Monday, November 23, 2020

NO THANKS Giving

  No Thanksgiving? Boo-fucking- hoo. Any remedial student of history with tell you how fucked up the very idea of a Thanksgiving holiday is in America. The Thanksgiving myth starts with sickness and a massacre, not dinner and a football game. Everybody knows the alternative facts of buckled shoes, Pilgrim hats and smiling Indians. Ha! That's a joke. Just like today, Thanksgiving started with a pandemic:  

From the Internet: 

    The story began in 1614 when a band of English explorers sailed home to  England with a ship full of Patuxet Indians bound for slavery. They left behind smallpox which virtually wiped out those who had escaped.  By the time the Pilgrims arrived in Massachusetts Bay they found only one living Patuxet Indian, a man named Squanto who had survived slavery in England and knew their language.  He taught them to grow corn and to fish, and negotiated a peace treaty between the Pilgrims and the Wampanoag Nation. At the end of their first year, the Pilgrims held a great feast honoring Squanto and the Wampanoags.

So far so good.

      But as word spread in England about the paradise to be found in the new world, religious zealots called Puritans began arriving by the boat load. Finding no fences around the land, they considered it to be in the public domain. Joined by other British settlers, they seized land, capturing strong young Natives for slaves and killing the rest.  But the Pequot Nation had not agreed to the peace treaty Squanto had negotiated and they fought back. The Pequot War was one of the bloodiest Indian wars ever fought. 
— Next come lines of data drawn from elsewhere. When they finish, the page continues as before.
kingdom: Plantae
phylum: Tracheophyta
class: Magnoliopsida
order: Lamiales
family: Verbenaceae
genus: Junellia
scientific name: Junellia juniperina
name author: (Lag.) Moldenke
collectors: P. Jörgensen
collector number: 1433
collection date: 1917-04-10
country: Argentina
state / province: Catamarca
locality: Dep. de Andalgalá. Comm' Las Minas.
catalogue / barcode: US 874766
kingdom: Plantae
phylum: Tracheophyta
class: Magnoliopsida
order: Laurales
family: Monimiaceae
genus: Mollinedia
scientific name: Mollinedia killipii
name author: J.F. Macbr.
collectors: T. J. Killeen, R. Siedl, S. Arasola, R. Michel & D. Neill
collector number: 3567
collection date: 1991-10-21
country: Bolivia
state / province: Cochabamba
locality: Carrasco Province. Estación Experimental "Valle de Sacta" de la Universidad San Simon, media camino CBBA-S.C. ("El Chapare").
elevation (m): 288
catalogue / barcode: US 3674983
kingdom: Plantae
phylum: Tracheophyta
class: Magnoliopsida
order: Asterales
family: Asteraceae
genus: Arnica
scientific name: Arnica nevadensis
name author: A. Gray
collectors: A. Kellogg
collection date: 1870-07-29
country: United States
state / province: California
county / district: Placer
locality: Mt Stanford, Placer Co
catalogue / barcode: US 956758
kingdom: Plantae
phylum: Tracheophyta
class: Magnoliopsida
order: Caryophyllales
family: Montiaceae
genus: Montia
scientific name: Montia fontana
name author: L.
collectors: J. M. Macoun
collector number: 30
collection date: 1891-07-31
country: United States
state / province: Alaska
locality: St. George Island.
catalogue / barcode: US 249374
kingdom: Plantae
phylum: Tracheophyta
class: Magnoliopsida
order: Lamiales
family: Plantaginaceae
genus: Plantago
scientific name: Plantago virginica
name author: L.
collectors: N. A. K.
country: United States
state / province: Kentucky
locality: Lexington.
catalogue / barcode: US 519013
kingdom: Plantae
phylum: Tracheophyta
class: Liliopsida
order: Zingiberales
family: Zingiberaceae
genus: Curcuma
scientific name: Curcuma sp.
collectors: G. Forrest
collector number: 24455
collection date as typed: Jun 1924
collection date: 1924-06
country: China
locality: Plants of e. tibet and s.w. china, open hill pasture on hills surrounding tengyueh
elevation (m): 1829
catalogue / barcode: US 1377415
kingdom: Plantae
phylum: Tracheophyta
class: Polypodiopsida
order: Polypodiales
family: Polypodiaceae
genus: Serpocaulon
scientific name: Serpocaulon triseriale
    In 1637 near present day  Groton, Connecticut, over 700 men, women and children of the Pequot Tribe had gathered for their annual Green Corn Festival which is our Thanksgiving celebration. In the predawn hours the sleeping Indians were surrounded by English and Dutch mercenaries who ordered them to come outside.  Those who came out were shot or clubbed to death while the terrified women and children who huddled inside the longhouse were burned alive. The next day the governor of the Massachusetts Bay Colony declared “A Day Of Thanksgiving” because 700 unarmed men, women and children had been murdered.

    Ok. That's the first official Thanksgiving myth. The next load of bullshit would come when the 'mericans drove the Brits out of NY. On that day a Revolutionary War soldier from Walden, NY by the name of John Van Arsdale nailed roofing nails through the soles of his boots, and climbed the greased flag pole at the southern tip of Manhattan--still flying the Union Jack-- removed the flag and struck the red, white and blue of "Old Glory," as the British ships (loaded with escaped slaves) sailed for Nova Scotia. This was the second incarnation of the Thanksgiving holiday. 

From Wikipedia:

     Before it was a national holiday, Thanksgiving was proclaimed at various dates by state governors – as early as 1847, New York held Thanksgiving on the same date as Evacuation Day, a convergence happily noted by Walt Whitman, writing in the Brooklyn Eagle. The observance of the date was also diminished by the Thanksgiving Day Proclamation by 16th President Abraham Lincoln on October 3, 1863, that called on Americans "in every part of the United States, and also those who are at sea and those who are sojourning in foreign lands, to set apart and observe the last Thursday of November next as a day of thanksgiving."[62] That year, Thursday fell on November 26. In later years, Thanksgiving was celebrated on or near the 25th, making Evacuation Day redundant.

  That would make three "official" reasons to give thanks- killing Indians, killing the Brits and killing  those living south of the Mason/Dixon line. So NO THANKS  to Thanksgiving this year. Give the whole bloody mythology a rest. Stay home. Hug your loved one. Get stuffed. Eat turkey or venison. Get high and fuck- Thanksgiving. It's redundant.